If you have a bunch of kernels to try, try something from the 2.6.39 range.

A long time ago I had a developer work on a fairly large addition to the .32 kernels and he went on a huge rant about how RHEL's .32 is pretty much .39.

Francisco


----------



## kaniini (Jun 30, 2013)

I'll build a 2.6.39 kernel and try it out in a bit if I can spare some free time.


----------



## Steven (Jul 1, 2013)

Redhat Bugzilla

https://bugzilla.redhat.com/show_bug.cgi?id=979936


----------



## KuJoe (Jul 1, 2013)

OpenVZ.org released a new kernel today to address it.


----------



## eva2000 (Jul 1, 2013)

Francisco said:


> If you have a bunch of kernels to try, try something from the 2.6.39 range.

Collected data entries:
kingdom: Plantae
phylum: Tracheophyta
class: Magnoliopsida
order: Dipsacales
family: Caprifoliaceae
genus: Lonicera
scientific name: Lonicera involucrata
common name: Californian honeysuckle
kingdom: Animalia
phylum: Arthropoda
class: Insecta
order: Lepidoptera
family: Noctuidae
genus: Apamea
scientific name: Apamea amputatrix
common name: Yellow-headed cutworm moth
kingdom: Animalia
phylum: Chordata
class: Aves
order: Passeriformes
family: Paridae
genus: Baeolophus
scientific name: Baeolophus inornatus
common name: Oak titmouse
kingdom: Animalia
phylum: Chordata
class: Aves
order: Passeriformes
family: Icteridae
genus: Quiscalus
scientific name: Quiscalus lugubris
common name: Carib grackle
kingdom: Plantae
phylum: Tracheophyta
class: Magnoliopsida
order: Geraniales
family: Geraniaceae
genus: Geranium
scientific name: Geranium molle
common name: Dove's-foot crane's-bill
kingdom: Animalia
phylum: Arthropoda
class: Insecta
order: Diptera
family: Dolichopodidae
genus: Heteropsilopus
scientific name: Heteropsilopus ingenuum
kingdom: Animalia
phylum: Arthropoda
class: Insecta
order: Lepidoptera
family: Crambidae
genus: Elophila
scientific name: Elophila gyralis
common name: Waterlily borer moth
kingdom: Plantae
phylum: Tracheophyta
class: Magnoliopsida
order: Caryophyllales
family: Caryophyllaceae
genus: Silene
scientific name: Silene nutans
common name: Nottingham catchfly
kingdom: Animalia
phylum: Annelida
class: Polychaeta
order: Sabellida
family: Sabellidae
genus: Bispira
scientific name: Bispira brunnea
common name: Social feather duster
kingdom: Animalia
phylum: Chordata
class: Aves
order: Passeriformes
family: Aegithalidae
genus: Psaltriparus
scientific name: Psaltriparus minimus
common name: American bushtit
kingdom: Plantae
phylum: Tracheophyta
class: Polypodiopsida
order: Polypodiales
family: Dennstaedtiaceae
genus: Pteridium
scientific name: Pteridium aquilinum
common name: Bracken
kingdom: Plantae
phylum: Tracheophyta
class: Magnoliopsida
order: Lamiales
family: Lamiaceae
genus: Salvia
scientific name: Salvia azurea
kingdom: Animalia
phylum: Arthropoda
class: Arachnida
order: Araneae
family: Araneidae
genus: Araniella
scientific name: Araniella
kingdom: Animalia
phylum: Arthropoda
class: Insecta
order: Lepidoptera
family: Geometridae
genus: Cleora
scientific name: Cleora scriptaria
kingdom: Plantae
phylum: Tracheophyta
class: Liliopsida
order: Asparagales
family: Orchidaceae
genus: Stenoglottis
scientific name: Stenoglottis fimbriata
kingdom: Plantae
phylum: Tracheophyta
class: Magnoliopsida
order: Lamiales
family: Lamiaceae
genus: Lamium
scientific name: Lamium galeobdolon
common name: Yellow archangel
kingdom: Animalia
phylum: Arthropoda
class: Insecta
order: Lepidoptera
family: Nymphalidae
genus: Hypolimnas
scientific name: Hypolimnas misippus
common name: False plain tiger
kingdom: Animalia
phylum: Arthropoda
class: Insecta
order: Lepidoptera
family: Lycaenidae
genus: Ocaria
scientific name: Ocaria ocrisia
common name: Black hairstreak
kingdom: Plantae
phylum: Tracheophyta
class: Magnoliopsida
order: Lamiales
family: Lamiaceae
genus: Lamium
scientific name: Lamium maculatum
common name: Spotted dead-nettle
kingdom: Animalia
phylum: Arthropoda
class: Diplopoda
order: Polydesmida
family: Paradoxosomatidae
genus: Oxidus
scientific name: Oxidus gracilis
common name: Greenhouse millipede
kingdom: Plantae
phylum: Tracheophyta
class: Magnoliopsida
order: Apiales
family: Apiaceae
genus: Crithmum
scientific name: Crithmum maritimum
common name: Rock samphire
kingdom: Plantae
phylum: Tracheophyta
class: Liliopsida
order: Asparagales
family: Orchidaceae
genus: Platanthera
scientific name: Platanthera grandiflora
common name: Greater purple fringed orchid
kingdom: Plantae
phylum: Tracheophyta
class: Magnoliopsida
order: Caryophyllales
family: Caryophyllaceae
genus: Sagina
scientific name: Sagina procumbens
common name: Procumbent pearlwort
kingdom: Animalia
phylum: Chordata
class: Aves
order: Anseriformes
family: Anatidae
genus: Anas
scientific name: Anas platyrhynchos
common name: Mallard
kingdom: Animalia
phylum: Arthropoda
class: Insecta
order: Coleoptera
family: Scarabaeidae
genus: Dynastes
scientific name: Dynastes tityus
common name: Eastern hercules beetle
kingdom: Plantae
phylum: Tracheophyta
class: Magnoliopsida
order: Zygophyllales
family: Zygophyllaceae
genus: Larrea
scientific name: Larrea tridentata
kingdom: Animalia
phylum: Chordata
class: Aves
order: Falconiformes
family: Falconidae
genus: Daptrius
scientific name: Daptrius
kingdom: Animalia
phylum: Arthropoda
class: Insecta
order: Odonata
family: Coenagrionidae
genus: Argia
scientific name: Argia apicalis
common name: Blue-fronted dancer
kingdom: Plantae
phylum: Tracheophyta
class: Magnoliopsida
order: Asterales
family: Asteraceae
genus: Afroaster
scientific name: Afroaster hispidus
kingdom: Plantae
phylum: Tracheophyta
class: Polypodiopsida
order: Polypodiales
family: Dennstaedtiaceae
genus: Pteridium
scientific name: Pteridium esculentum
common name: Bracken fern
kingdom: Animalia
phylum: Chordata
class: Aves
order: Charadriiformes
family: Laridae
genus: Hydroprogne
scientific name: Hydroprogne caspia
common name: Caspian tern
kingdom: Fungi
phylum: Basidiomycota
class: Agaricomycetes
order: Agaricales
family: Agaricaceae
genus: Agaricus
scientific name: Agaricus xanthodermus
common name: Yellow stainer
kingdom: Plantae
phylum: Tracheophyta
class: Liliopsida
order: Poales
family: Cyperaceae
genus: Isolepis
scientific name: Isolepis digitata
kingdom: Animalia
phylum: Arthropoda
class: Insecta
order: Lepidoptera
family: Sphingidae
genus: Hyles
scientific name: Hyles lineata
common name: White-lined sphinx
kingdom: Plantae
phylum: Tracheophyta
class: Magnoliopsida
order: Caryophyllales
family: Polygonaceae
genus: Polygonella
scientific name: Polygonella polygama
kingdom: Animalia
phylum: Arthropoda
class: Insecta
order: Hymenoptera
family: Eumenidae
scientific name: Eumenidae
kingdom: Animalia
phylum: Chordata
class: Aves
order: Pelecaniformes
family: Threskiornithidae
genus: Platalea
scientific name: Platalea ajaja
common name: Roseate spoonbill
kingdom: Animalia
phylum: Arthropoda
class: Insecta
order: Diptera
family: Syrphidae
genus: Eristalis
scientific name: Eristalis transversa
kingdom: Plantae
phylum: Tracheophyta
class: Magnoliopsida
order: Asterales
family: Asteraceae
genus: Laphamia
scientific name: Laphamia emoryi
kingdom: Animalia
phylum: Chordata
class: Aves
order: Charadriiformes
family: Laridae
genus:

PROBLEMS TO SOLVE:
(a) Summarize the forum thread in three sentences.
(b) Answer these questions using the forum thread:
(i) Which kernel range does Francisco recommend trying?
(ii) On what date did Steven post the Redhat Bugzilla link?
(iii) According to KuJoe, who released a new kernel to address the issue?
(c) Rewrite the paragraph of the forum thread that begins "A long time ago I had a developer" more briefly, keeping its main facts.

RESPONSES BY TASK:
(a) Francisco suggests trying a kernel from the 2.6.39 range and recalls a developer who insisted that RHEL's .32 kernel is pretty much .39. kaniini plans to build a 2.6.39 kernel and test it when time allows. Steven then posts a Redhat Bugzilla link, and KuJoe reports that OpenVZ.org released a new kernel that day to address the issue.

(b)
(i) The 2.6.39 range.
(ii) July 1, 2013.
(iii) OpenVZ.org.

(c) Long ago, a developer who worked on a large addition to the .32 kernels ranted at length that RHEL's .32 is essentially .39.